The debate begins with an op-ed on March 23 by Patricia Larcara (quoted and pictured in this New York Times article), a Porter Ranch resident in the San Fernando Valley region of the city of Los Angeles, site of the largest methane leak in U.S. history, first detected in October 2015.
The debate between gas and electric has been going on for decades. But for me, the choice is simple.
As a resident of Porter Ranch for 28 years, the methane leak at the Aliso Canyon storage facility left me shaken on many levels. Besides my health and my livelihood, what was most shaken was my faith that oil and gas companies would protect the neighborhoods......
That’s why it’s so critical that the Los Angeles County Metropolitan Transportation Authority (Metro) gets serious about switching 100 percent of Los Angeles’ buses to electric vehicles instead of continuing our dangerous reliance....
The opposing viewpoint, posted April 8 by Marcus Gillette, director of public and government affairs for the Coalition for Renewable Natural Gas, supports the compressed natural gas buses, presumably similar to these "30 next-generation, near zero-emission compressed natural gas buses" purchased by Metro in October, funded in part with a $10.5-million U.S. Department of Transportation grant. However, his op-ed is oriented not to the buses but to the fuel they will use.
The fact is, a predominant percentage of the geologic natural gas fueling transportation fleets in California has been replaced by renewable natural gas — produced from the decomposition of organic materials that is captured (avoiding greenhouse gas emissions and short-lived climate pollution) and conditioned to meet transportation fuel specifications.
Unlike geologic natural gas, renewable natural gas is not produced from hydraulic fracturing (fracking). Renewable natural gas is produced entirely from the methane emitted as organic materials decompose in renewable waste streams. It can then be injected into the existing common carrier pipelines and deployed through natural gas fueling stations, displacing CNG or LNG in medium- and heavy-duty vehicles like Metro’s busses......

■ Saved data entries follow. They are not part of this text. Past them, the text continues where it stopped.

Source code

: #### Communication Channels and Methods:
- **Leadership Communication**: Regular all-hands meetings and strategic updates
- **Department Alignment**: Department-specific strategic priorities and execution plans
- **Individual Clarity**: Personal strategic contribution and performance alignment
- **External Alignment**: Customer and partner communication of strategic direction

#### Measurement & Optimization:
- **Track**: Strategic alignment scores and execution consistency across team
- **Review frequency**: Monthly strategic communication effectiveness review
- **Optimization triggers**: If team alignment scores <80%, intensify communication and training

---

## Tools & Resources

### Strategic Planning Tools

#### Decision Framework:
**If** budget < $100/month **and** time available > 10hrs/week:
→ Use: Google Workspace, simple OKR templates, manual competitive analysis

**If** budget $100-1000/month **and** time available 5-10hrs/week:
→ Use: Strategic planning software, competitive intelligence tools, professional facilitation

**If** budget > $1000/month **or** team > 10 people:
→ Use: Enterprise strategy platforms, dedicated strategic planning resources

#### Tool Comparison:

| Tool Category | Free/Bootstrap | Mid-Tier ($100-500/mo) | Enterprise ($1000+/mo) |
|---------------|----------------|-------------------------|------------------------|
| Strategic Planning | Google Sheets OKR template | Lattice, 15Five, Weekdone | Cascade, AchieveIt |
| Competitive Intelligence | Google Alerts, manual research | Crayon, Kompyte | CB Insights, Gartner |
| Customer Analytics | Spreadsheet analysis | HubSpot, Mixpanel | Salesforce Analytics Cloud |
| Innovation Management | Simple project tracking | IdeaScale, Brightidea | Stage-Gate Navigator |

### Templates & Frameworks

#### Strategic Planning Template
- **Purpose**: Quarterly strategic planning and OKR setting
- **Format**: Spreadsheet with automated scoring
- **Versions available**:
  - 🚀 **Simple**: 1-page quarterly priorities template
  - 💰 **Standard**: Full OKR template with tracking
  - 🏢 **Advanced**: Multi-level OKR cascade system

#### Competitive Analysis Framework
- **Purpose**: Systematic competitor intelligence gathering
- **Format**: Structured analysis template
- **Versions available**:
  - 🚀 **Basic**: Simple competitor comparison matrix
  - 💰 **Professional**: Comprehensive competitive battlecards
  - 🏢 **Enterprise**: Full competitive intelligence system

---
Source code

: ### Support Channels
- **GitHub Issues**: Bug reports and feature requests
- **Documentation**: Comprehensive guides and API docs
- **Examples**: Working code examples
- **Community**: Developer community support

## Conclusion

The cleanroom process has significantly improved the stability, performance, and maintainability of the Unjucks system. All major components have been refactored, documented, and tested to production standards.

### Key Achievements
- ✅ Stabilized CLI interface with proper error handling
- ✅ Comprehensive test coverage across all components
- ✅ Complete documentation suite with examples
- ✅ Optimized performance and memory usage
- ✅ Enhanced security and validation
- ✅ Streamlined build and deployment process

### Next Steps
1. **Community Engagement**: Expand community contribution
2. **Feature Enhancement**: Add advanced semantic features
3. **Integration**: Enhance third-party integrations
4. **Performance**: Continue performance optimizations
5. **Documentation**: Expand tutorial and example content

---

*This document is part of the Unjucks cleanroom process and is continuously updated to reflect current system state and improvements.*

The comparison between renewable and geologic (or fossil) natural gas applies to diesel fuel as well. In San Francisco, the city switched from using biodiesel, a blend of conventional (fossil) diesel fuel and a bio-fuel, to using 100 percent renewable diesel, according to a December 2015 post that describes the difference between biodiesel and renewable diesel.
The Sierra Club has aligned itself with the electric buses advocates. However, they don't distinguish between what they call "polluting" or "dirty" natural gas, a description that conflicts with Metro's description, and renewable natural gas.